** TEXT EXCERPT follows **

Nikopol Point (Nos Nikopol \'nos ni-'ko-pol\) is an ice-free point on the south coast of Byers Peninsula, Livingston Island in the South Shetland Islands, Antarctica projecting 650 m east-southeastwards into Bransfield Strait and linked by a spit to Vietor Rock to the south. The area was visited by early 19th century sealers who had dwellings at the foothills of nearby Sealer Hill.

The feature is named after the town of Nikopol, Bulgaria.

The Spanish facility Camp Byers, situated near Nikopol Point, operated in 2001/02 and subsequent seasons.

Location 
The point is located at the west end of South Beaches, Byers Peninsula, 4.57 km east of Devils Point, 1.22 km east-southeast of Sealer Hill and 4.21 km west-southwest of Dometa Point.

** End of TEXT EXCERPT **
** RAW DATA follows **

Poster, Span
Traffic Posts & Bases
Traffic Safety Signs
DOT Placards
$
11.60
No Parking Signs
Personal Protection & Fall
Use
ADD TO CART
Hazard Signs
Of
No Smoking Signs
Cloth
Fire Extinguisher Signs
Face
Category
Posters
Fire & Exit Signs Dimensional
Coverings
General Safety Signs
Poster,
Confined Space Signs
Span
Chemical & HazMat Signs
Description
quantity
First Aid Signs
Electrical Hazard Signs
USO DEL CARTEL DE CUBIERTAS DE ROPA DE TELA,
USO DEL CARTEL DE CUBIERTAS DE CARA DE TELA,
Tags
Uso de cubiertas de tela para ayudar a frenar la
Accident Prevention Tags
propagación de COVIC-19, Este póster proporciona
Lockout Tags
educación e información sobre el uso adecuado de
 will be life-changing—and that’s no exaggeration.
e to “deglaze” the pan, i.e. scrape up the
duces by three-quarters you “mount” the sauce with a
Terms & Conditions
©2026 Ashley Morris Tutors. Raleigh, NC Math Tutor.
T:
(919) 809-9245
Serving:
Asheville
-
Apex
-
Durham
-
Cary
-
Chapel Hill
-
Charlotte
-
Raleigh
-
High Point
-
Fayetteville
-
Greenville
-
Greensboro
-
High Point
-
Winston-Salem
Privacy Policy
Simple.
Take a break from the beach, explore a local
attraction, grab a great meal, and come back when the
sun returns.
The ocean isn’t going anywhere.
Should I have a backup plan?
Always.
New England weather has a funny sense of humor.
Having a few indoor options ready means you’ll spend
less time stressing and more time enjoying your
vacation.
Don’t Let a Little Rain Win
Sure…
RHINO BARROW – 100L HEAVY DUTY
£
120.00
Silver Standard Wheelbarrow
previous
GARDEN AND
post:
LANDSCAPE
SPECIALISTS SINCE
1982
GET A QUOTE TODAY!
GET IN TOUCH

** End of RAW DATA **

▶ **DIRECTIVE 1**: In the Nikopol Point text, what is the feature named after?
▶ **DIRECTIVE 2**: Copy the Nikopol Point text word for word, from "Nikopol Point (Nos" to "and subsequent seasons.".
▶ **DIRECTIVE 3**: Keep writing the Nikopol Point text, starting right after its last sentence.

▶ **EXERCISE RESULT 1**: The town of Nikopol, Bulgaria.

▶ **EXERCISE RESULT 2**:
Nikopol Point (Nos Nikopol \'nos ni-'ko-pol\) is an ice-free point on the south coast of Byers Peninsula, Livingston Island in the South Shetland Islands, Antarctica projecting 650 m east-southeastwards into Bransfield Strait and linked by a spit to Vietor Rock to the south. The area was visited by early 19th century sealers who had dwellings at the foothills of nearby Sealer Hill.

The feature is named after the town of Nikopol, Bulgaria.

The Spanish facility Camp Byers, situated near Nikopol Point, operated in 2001/02 and subsequent seasons.

▶ **EXERCISE RESULT 3**:
Maps
 Península Byers, Isla Livingston. Mapa topográfico a escala 1:25000. Madrid: Servicio Geográfico del Ejército, 1992.
 L.L. Ivanov et al. Antarctica: Livingston Island and Greenwich Island, South Shetland Islands. Scale 1:100000 topographic map. Sofia: Antarctic Place-names Commission of Bulgaria, 2005.
 L.L. Ivanov. Antarctica: Livingston Island and Greenwich, Robert, Snow and Smith Islands. Scale 1:120000 topographic map.  Troyan: Manfred Wörner Foundation, 2009.  
 Antarctic Digital Database (ADD). Scale 1:250000 topographic map of Antarctica. Scientific Committee on Antarctic Research (SCAR). Since 1993, regularly upgraded and updated.
 L.L. Ivanov. Antarctica: Livingston Island and Smith Island. Scale 1:100000 topographic map. Manfred Wörner Foundation, 2017.

Notes

References
 Nikopol Point. SCAR Composite Gazetteer of Antarctica.
 Bulgarian Antarctic Gazetteer. Antarctic Place-names Commission. (details in Bulgarian, basic data in English)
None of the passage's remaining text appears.